| INFORMATION SUPPLIED |
^^^^

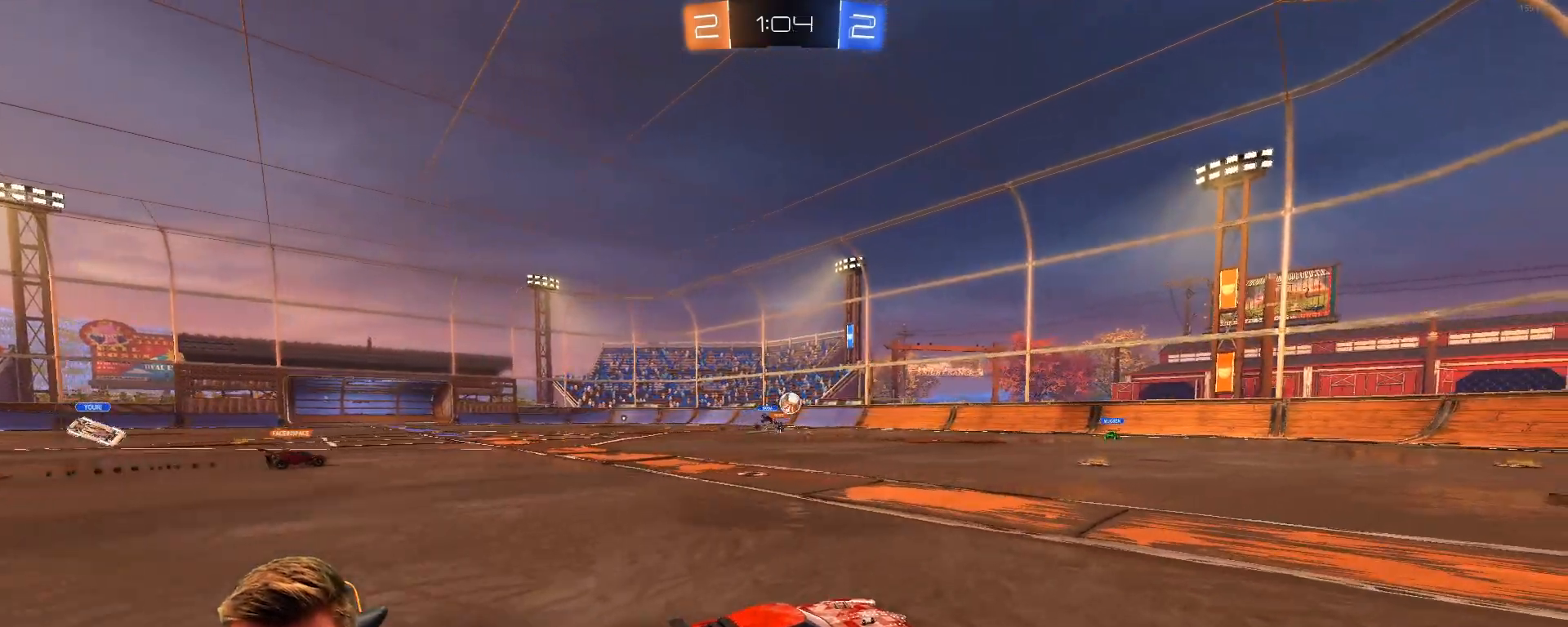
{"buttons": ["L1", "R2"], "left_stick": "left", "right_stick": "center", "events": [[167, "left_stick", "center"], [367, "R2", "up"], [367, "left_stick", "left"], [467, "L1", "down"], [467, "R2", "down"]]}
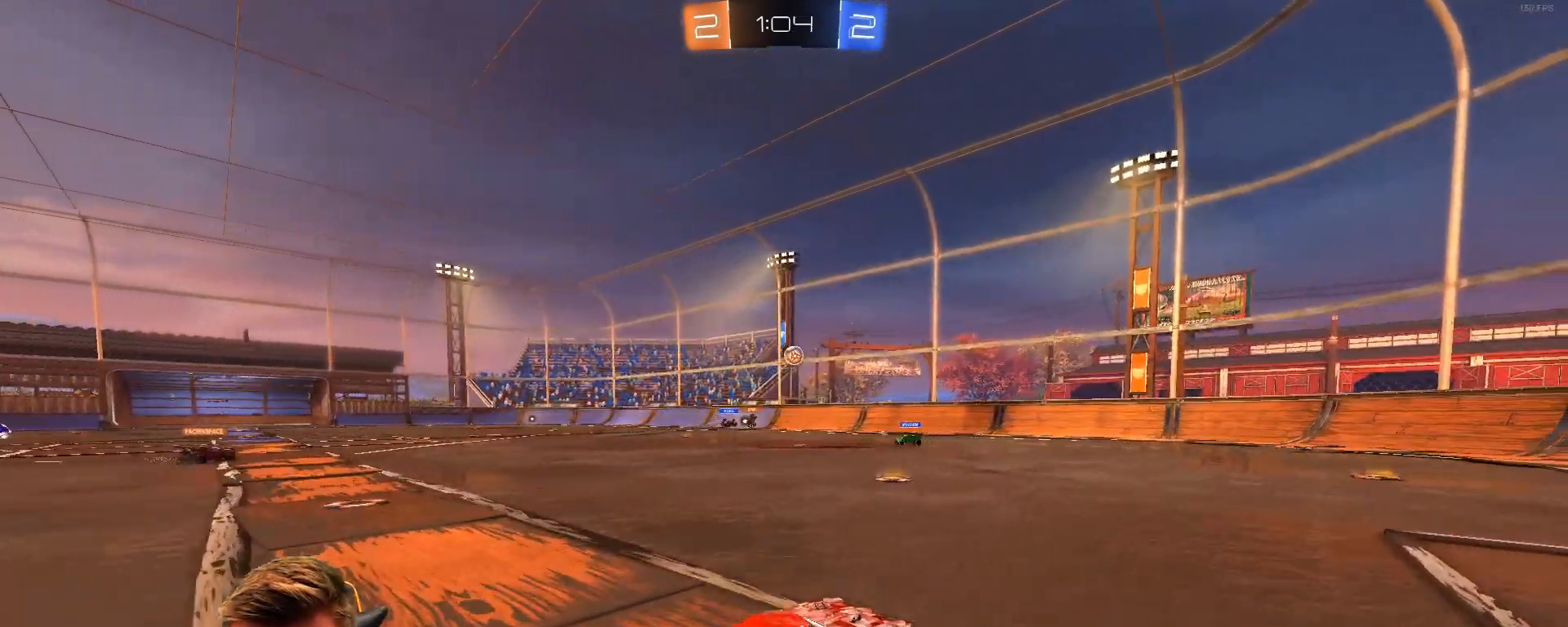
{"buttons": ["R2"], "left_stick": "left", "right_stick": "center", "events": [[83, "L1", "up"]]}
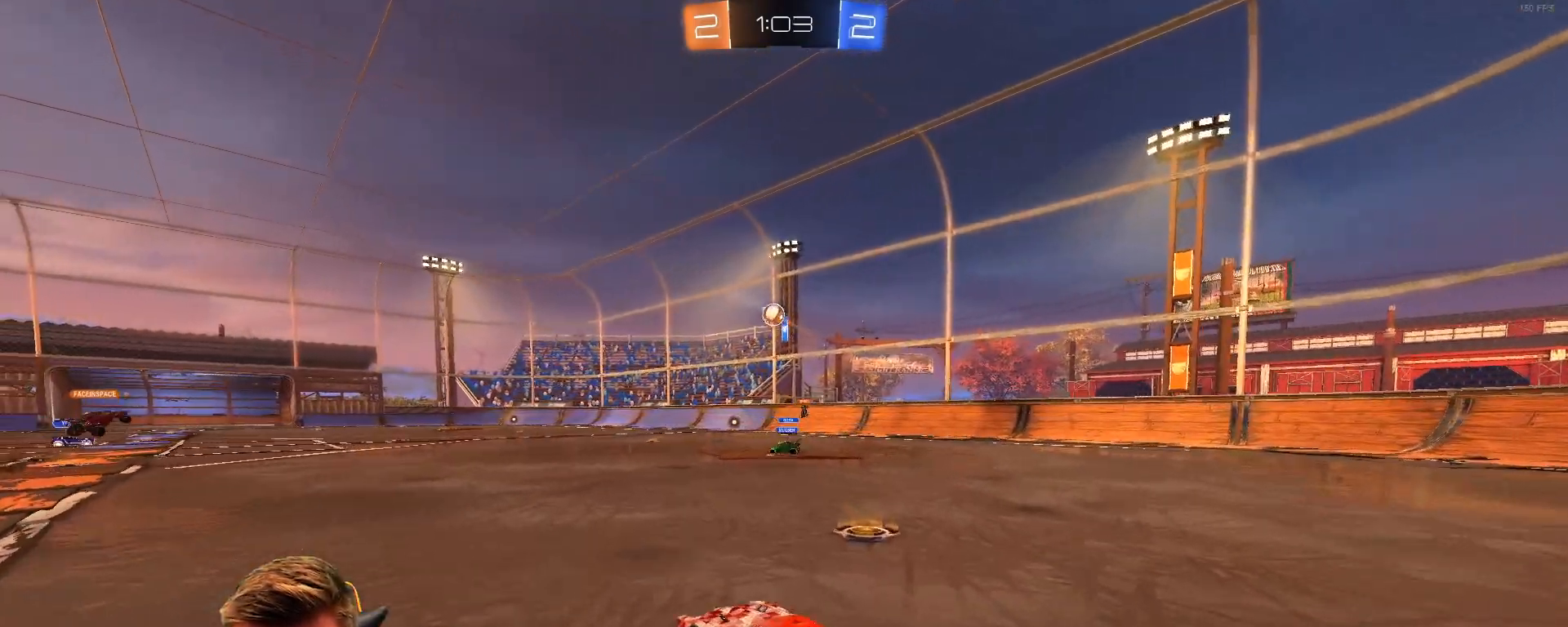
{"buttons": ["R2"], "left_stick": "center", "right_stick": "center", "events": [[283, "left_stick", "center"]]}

^^^^

| AIM OF THE EXERCISE |
Only the pictures are to be left out; write out all the other data exactly.

| RESPONSE TO THE TASK |
{"buttons": ["L1", "R2"], "left_stick": "left", "right_stick": "center", "events": [[167, "left_stick", "center"], [367, "R2", "up"], [367, "left_stick", "left"], [467, "L1", "down"], [467, "R2", "down"]]}
{"buttons": ["R2"], "left_stick": "left", "right_stick": "center", "events": [[83, "L1", "up"]]}
{"buttons": ["R2"], "left_stick": "center", "right_stick": "center", "events": [[283, "left_stick", "center"]]}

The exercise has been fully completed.